### Goal of the exercise:
The required result is every line of the records that includes "Phần".

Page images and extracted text
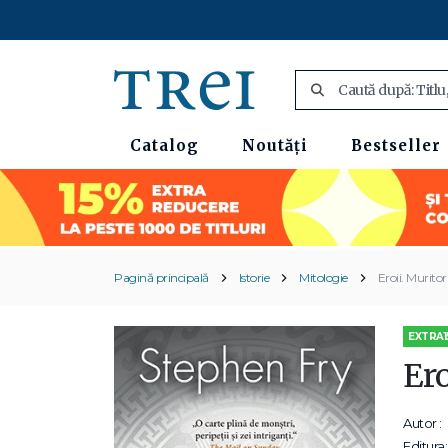
Catalog
Noutăți
Bestseller
Pagină principală
Istorie
Mitologie
Eroii. Muritor
EXTRA1
Ero
Autor :
Editura:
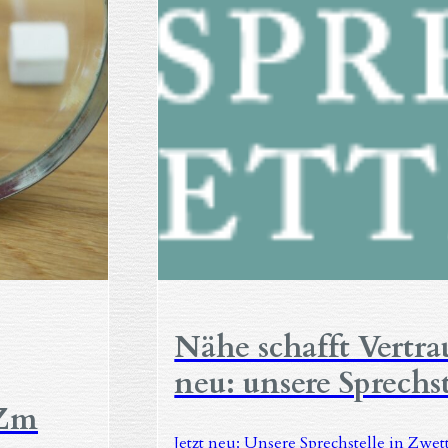
Nähe schafft Vertra
neu: unsere Sprechs
iZm
Jetzt neu: Unsere Sprechstelle in Zwet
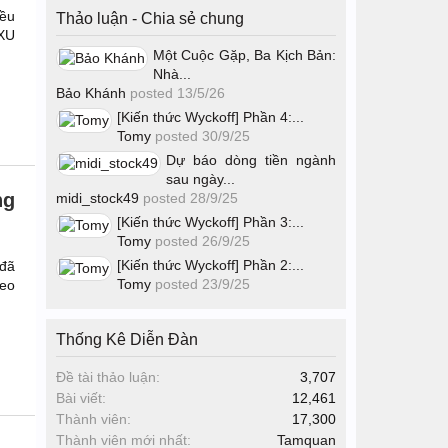
iều
Thảo luận - Chia sẻ chung
 XU
Một Cuộc Gặp, Ba Kịch Bản:
Nhà...
Bảo Khánh
posted
13/5/26
[Kiến thức Wyckoff] Phần 4:...
Tomy
posted
30/9/25
Dự báo dòng tiền ngành
sau ngày...
ng
midi_stock49
posted
28/9/25
[Kiến thức Wyckoff] Phần 3:...
Tomy
posted
26/9/25
[Kiến thức Wyckoff] Phần 2:...
 đã
Tomy
posted
23/9/25
heo
Thống Kê Diễn Đàn
Đề tài thảo luận:
3,707
Bài viết:
12,461
Thành viên:
17,300
Thành viên mới nhất:
Tamquan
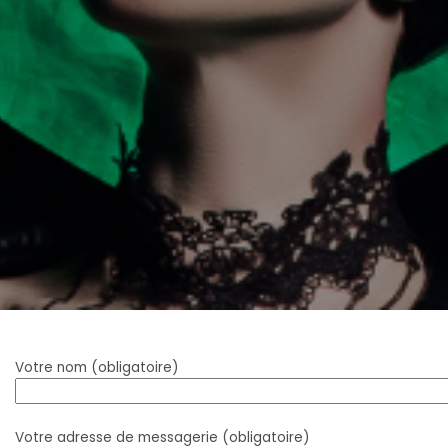
Votre nom (obligatoire)
Votre adresse de messagerie (obligatoire)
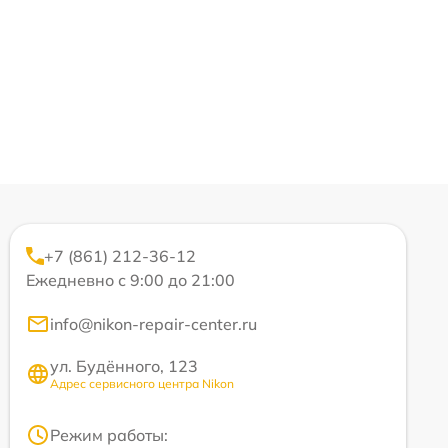
+7 (861) 212-36-12
Ежедневно с 9:00 до 21:00
info@nikon-repair-center.ru
ул. Будённого, 123
Адрес сервисного центра Nikon
Режим работы:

### Exercise output:
[Kiến thức Wyckoff] Phần 4:...
[Kiến thức Wyckoff] Phần 3:...
[Kiến thức Wyckoff] Phần 2:...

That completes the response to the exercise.